Le rapport de 240 pages a été soumis le 7 avril 2025 à l’unité des crimes de guerre de la police métropolitaine du Royaume-Uni (Met) au nom du Centre palestinien pour les droits humains (PCHR), basé à Gaza, et du Centre juridique d’intérêt public (PILC), basé au Royaume-Uni. « Nous savons que de nombreuses personnes - jusqu’à des centaines – qui participent à la guerre de Gaza avec l’armée israélienne, ont la citoyenneté israélo-britannique », déclare le directeur du PCHR, Raji Sourani, à Justice Info, depuis le Caire, où il s’est réfugié après que sa maison de Gaza a été détruite par une bombe le 22 octobre 2023.
« Pour que le procureur britannique ne puisse pas dire “je ne sais pas”, nous avons décidé de lui donner un échantillon de dix personnes ayant la double nationalité israélo-britannique et impliquées dans le crime de génocide dans différentes zones de la bande de Gaza », explique-t-il. « Nous avons soumis toutes les informations, avec tous les noms, et nous les leur avons données afin qu’ils ouvrent une enquête et qu’ils en sachent plus sur ces dix personnes, et sur les autres. »
Selon l’avocat britannique et directeur du PILC, Paul Heron, parmi ces dix personnes figurent des ressortissants israélio-britanniques et des volontaires ayant la seule nationalité britannique et sympathisant avec Israël. Bien que leurs noms ne puissent être rendus publics pour l’instant, il précise que certains sont des officiers et d’autres de simples soldats qui ont rejoint les Forces de défense israéliennes (IDF).
Les accusations spécifiques portées à l'encontre des dix Britanniques incluent « meurtres, transferts forcés de personnes, attaques contre le personnel humanitaire, actions contre des sites culturels, blessures graves, traitements cruels et dégradants », précise Heron. Les accusations portent sur des actes commis entre octobre 2023 et mai 2024.
Israël a lancé une offensive militaire à Gaza en réponse à l’attaque transfrontalière du Hamas le 7 octobre 2023, au cours de laquelle quelque 1 200 personnes ont été tuées et 251 autres prises en otage. Depuis lors, plus de 50 000 personnes, dont 16 500 enfants, ont été tuées à Gaza, selon le ministère de la santé dirigé par le Hamas.

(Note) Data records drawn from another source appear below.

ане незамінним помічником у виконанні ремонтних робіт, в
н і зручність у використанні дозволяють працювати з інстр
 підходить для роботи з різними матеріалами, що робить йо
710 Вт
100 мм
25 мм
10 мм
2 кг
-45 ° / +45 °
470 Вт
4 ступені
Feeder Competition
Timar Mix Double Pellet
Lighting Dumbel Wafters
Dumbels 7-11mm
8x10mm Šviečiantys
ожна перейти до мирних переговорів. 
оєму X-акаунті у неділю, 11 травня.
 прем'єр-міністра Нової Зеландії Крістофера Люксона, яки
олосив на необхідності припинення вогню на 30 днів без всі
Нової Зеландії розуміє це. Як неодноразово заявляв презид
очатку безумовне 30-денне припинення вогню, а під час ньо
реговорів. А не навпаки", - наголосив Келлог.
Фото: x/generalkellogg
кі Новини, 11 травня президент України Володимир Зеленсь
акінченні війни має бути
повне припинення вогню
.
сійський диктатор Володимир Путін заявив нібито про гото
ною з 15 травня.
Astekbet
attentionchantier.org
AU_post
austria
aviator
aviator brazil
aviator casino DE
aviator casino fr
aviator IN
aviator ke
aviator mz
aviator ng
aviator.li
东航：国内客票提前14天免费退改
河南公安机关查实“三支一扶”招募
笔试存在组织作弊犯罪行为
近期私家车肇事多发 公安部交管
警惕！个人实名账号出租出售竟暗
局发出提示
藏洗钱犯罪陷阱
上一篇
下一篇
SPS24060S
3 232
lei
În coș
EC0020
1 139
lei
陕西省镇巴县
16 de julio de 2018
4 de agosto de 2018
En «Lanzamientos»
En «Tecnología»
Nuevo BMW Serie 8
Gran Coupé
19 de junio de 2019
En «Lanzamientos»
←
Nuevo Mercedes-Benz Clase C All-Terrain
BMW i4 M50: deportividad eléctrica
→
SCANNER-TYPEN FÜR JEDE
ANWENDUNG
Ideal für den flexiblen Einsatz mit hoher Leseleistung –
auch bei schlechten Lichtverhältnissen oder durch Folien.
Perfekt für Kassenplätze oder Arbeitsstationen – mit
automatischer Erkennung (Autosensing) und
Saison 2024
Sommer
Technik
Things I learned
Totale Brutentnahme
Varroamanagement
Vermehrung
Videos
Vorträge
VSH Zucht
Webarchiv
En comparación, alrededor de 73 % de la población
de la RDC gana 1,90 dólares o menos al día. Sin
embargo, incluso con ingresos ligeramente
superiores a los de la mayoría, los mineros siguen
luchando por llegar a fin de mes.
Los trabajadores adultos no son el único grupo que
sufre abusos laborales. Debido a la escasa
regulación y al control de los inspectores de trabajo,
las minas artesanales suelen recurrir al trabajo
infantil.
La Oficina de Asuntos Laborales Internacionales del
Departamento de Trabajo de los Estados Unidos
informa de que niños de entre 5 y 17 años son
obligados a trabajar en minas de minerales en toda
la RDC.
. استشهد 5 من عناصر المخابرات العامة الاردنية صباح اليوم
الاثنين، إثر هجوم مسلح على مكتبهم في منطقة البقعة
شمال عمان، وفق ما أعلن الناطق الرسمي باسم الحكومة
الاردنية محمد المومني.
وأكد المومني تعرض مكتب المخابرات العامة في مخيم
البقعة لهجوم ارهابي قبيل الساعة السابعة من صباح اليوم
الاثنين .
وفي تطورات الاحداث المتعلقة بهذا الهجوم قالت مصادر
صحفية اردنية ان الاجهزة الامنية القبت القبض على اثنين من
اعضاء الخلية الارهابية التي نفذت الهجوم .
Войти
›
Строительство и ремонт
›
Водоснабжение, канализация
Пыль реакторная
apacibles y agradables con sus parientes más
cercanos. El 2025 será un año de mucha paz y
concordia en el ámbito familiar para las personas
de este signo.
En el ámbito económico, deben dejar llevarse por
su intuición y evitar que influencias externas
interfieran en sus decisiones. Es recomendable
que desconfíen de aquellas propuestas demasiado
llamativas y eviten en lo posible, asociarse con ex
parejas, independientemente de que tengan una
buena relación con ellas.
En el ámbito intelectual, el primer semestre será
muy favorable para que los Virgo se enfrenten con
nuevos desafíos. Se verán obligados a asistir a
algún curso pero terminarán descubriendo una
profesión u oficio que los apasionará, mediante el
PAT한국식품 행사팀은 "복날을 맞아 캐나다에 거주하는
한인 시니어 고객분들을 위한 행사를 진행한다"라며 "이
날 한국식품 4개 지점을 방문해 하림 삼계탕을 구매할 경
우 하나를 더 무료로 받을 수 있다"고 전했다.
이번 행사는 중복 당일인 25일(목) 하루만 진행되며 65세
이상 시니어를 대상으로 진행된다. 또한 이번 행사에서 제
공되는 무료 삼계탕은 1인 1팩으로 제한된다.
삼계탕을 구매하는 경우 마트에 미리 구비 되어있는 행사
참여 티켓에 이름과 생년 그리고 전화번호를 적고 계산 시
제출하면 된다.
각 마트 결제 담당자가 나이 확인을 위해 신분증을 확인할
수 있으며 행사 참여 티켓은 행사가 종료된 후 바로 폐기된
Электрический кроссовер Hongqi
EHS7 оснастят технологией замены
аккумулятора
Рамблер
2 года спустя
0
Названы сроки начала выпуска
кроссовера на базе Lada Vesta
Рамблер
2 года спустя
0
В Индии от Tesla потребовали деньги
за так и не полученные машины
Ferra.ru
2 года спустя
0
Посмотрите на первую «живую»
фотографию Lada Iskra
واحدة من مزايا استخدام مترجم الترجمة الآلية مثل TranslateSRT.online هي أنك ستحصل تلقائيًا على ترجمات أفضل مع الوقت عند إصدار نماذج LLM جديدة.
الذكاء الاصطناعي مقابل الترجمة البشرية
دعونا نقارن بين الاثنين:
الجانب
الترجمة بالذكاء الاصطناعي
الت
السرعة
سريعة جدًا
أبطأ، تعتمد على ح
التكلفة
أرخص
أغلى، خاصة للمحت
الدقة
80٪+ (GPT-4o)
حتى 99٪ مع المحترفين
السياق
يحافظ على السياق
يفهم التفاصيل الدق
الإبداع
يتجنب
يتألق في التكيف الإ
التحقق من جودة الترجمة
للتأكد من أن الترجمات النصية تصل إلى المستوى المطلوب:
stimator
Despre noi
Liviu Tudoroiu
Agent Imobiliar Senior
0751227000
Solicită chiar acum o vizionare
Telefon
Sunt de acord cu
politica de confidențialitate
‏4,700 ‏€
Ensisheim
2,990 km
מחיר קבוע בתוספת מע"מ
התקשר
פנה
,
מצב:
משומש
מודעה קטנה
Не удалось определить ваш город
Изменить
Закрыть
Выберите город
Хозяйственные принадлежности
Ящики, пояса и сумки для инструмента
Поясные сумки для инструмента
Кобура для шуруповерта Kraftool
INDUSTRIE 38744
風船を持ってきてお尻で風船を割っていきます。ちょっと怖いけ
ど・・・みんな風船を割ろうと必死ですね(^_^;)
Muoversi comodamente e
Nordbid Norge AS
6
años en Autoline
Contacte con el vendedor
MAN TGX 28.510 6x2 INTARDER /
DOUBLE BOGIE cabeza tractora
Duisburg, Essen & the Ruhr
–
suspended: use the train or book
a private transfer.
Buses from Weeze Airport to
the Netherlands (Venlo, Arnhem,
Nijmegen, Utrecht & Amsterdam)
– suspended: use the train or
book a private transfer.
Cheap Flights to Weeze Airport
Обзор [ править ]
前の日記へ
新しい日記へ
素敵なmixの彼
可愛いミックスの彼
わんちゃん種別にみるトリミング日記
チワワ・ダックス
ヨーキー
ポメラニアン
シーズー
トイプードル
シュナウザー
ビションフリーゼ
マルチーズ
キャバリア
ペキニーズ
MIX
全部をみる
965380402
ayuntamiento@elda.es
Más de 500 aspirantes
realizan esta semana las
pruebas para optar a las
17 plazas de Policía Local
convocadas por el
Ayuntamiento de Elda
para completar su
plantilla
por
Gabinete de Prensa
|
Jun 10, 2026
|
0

« Vous avez le devoir d’agir »
Interrogé sur l’importance de cette affaire, Heron estime qu’elle n’est pas aussi importante que celles portées devant la Cour pénale internationale (CPI) et la Cour internationale de justice (CIJ), mais qu’elle est néanmoins importante à plusieurs égards. « Je pense que la première chose est de tester le système juridique britannique, y compris la police, pour savoir s’ils sont sérieux à propos de ce dossier, sur le fait que le droit international est inscrit dans les lois britanniques et qu’ils ont le pouvoir d’agir », dit-il à Justice Info. « La question est donc de savoir si vous allez agir. Vous avez le devoir d’agir, et nous vous avons fourni les informations nécessaires pour que vous puissiez agir. Les autorités britanniques chargées de l’application de la loi sont donc sous le feu des projecteurs pour agir. »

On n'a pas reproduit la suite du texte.